Simply idling for X hours is probably not a good break-in approach because:

- It might take MANY more hours of idling (vs. wear-equivalent driving time), burning MANY tanks of gas, to achieve break-in wear equal to a couple k miles driving. Not feasible, and wasteful.

- Believe it or not, the piston/rings do not sweep as far upward at TDC, when idling, as they do at higher rpm. It's a very small difference, but nonetheless, there is a tiny unswept part of the cylinder wall during idling, that is swept at higher rpms. (I don't have the exact figure, and it varies by engine anyway.) So, you do want to run the engine at normal rpms, more or less, during break-in, to sweep the entire cylinder that will be swept during normal operation.

(This same idea also applies with other moving parts in the engine.)

- Oil pressure/flowrate are higher at higher rpms, pumping at nominal design ranges: A good thing.

- All other parameters at nominal design ranges at higher rpms, including air/fuel mix, temperatures, etc etc etc.

***********

All the break-in opinions aside, what are the likely outcomes of ignoring break-in and just driving like the typical driver, heavily-accelerating at every opportunity, including with towing loads etc., when the engine is brand-new?

1. Not likely to break anything from it.

2. Break-in oil may need changing sooner.

3. Engine will not last quite as long, ultimately.

(As noted, the "Toyota Agents" who drive the vehicle off the end of Final Line at the plant, and jockey it from place to place, prior to you taking delivery, are driving it pretty hard.
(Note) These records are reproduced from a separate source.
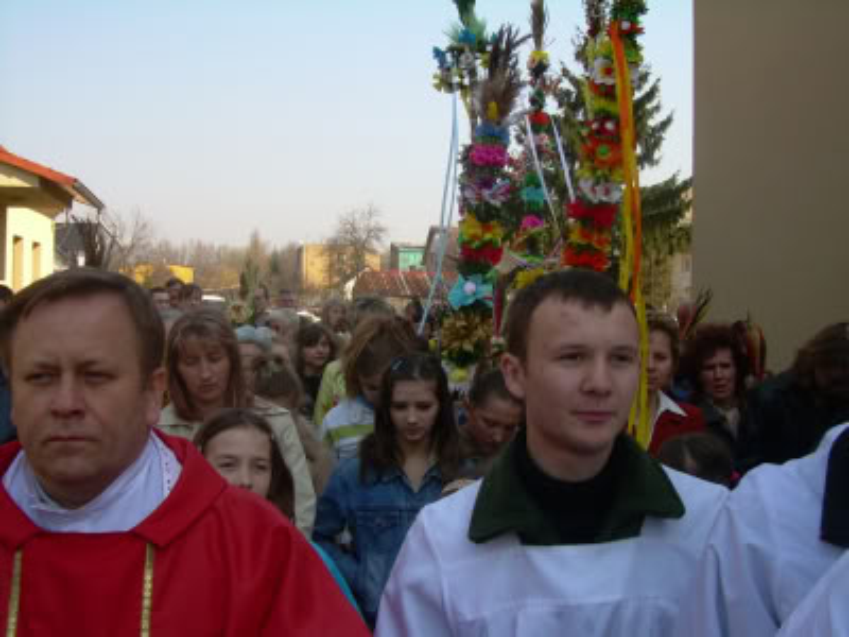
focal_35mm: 38
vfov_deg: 37.7
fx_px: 932
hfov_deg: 49.0
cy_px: 318
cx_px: 424
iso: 50
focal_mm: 6.3
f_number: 4.6
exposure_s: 1/229
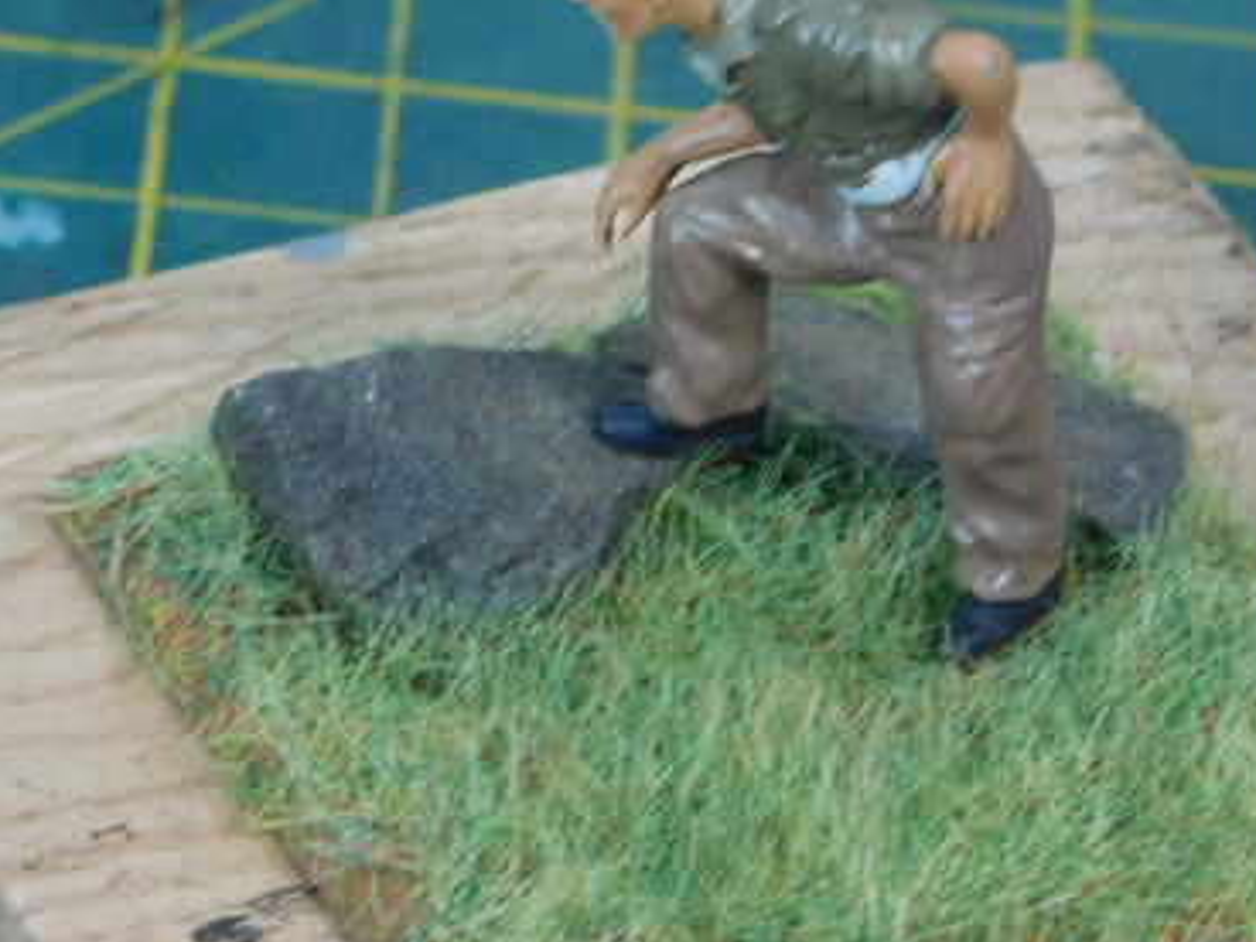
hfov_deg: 5.6
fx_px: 12736
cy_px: 570
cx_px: 700
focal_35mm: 351
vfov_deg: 4.2
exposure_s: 1/30
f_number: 5.4
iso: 450
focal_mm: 35.9
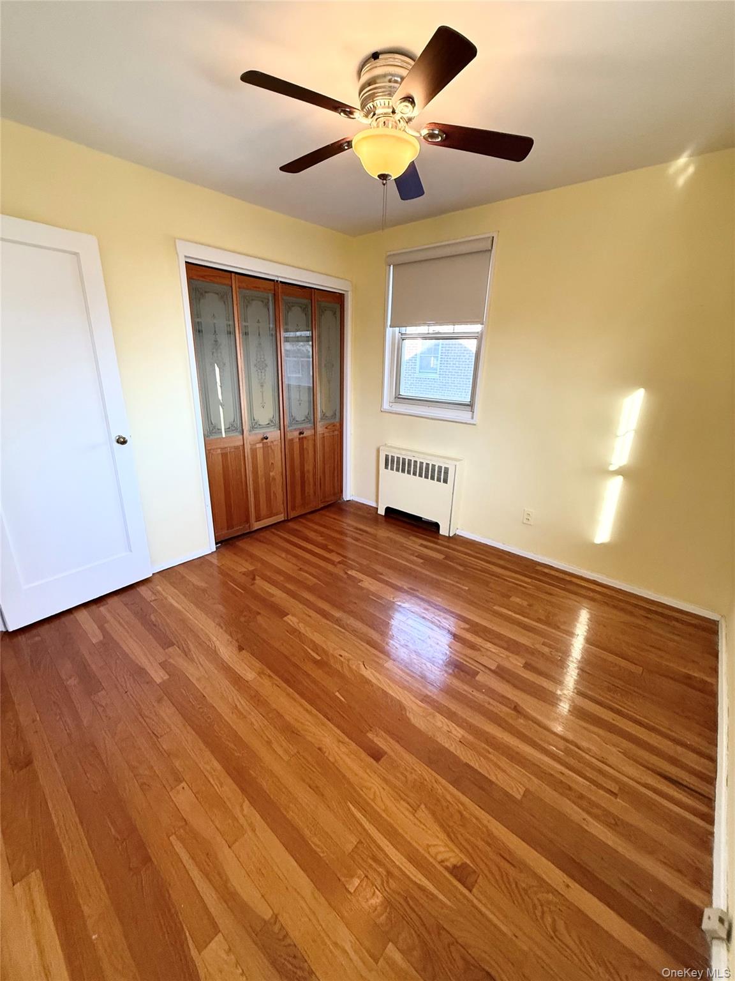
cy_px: 490
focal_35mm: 14
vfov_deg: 102.1
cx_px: 368
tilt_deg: -18.7
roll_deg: -2.4
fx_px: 396
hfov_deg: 85.7
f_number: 2.2
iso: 400
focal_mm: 2.22
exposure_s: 1/120
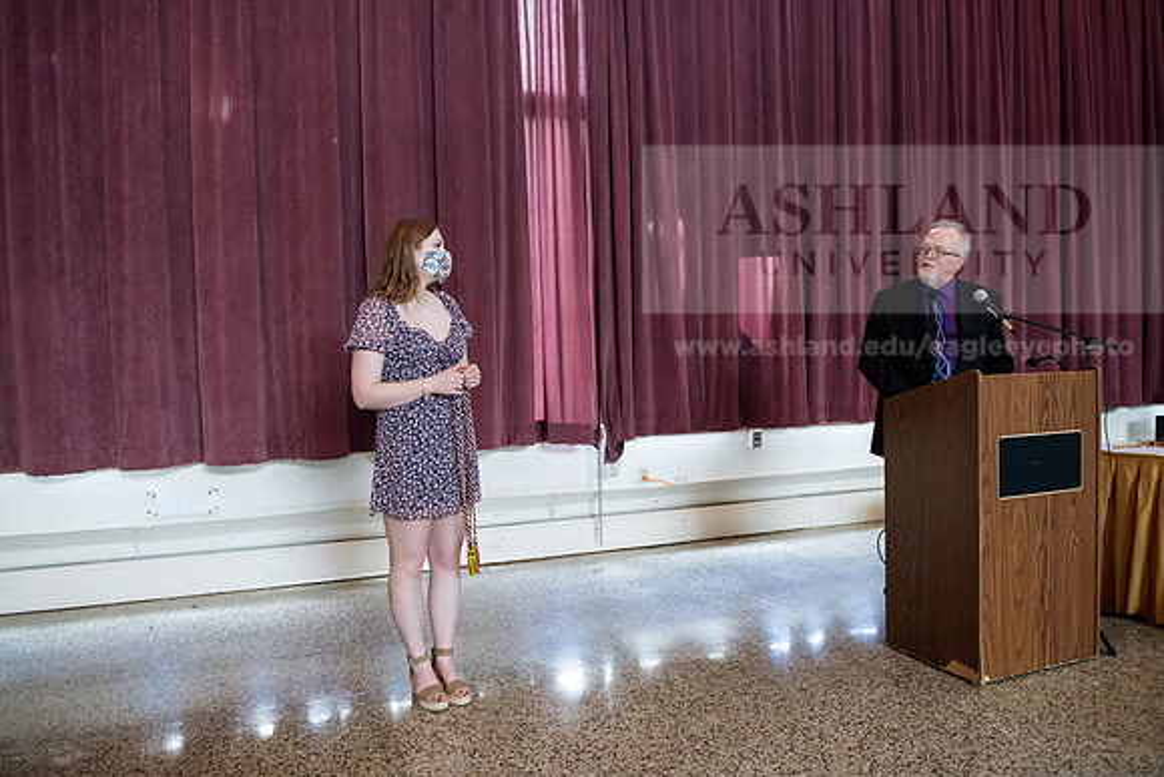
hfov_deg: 67.4
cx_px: 582
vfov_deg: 48.0
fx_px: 873
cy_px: 388
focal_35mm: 27
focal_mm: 27
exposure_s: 1/200
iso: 2500
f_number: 3.5
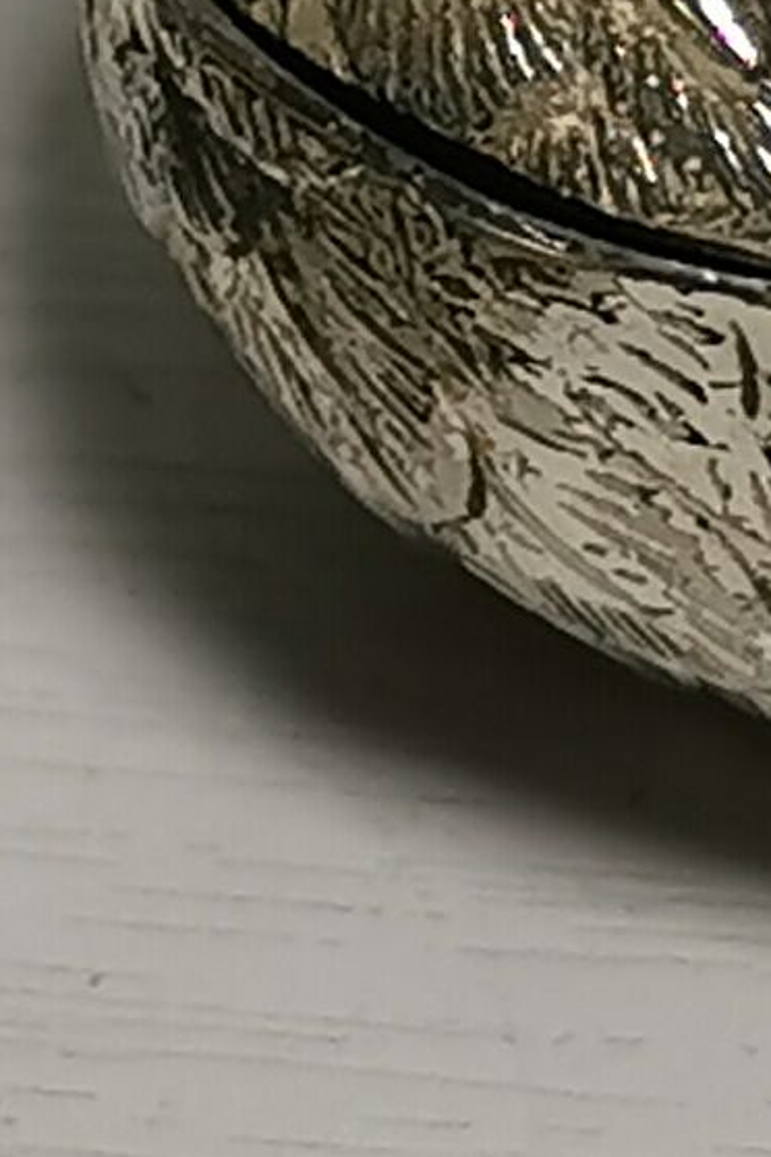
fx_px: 9829
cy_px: -77
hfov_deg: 4.5
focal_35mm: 306
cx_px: -104
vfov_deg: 6.7
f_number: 1.8
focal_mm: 5.58
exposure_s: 1/100
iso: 125
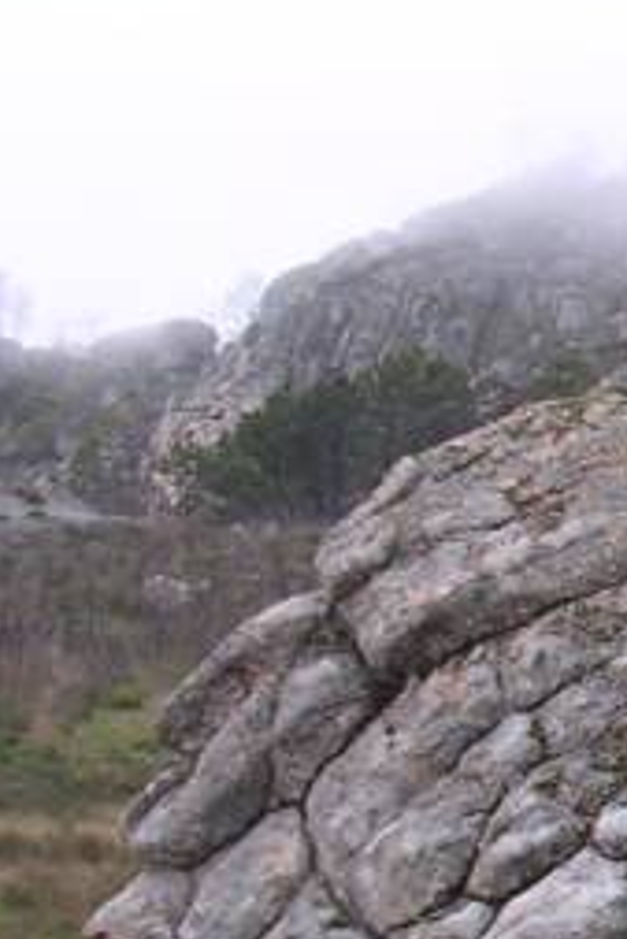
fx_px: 3261
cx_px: 1239
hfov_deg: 10.2
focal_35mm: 125
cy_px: 768
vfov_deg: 16.2
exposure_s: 1/318
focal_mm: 5.8
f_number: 2.8
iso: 100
But break-in load/rpm vs. wear is a cumulative function, so brief early leadfoot action followed by gentle break-in period, is easier on things than leadfoot action all the way.)

"Won't last quite as long, ultimately" might mean that, say, instead of lasting 300k miles it will last "only" 280k miles before needing a rebuild, assuming good PM during its life. (My guess for this particular Nippon-built Toyota engine.)

It would be neat to find actual testing done on break-in, by a mfg. Say, take 10 production engines, test with various break-in procedures followed by life testing, then tear them down and analyze the wear. Anyone know where to find such data?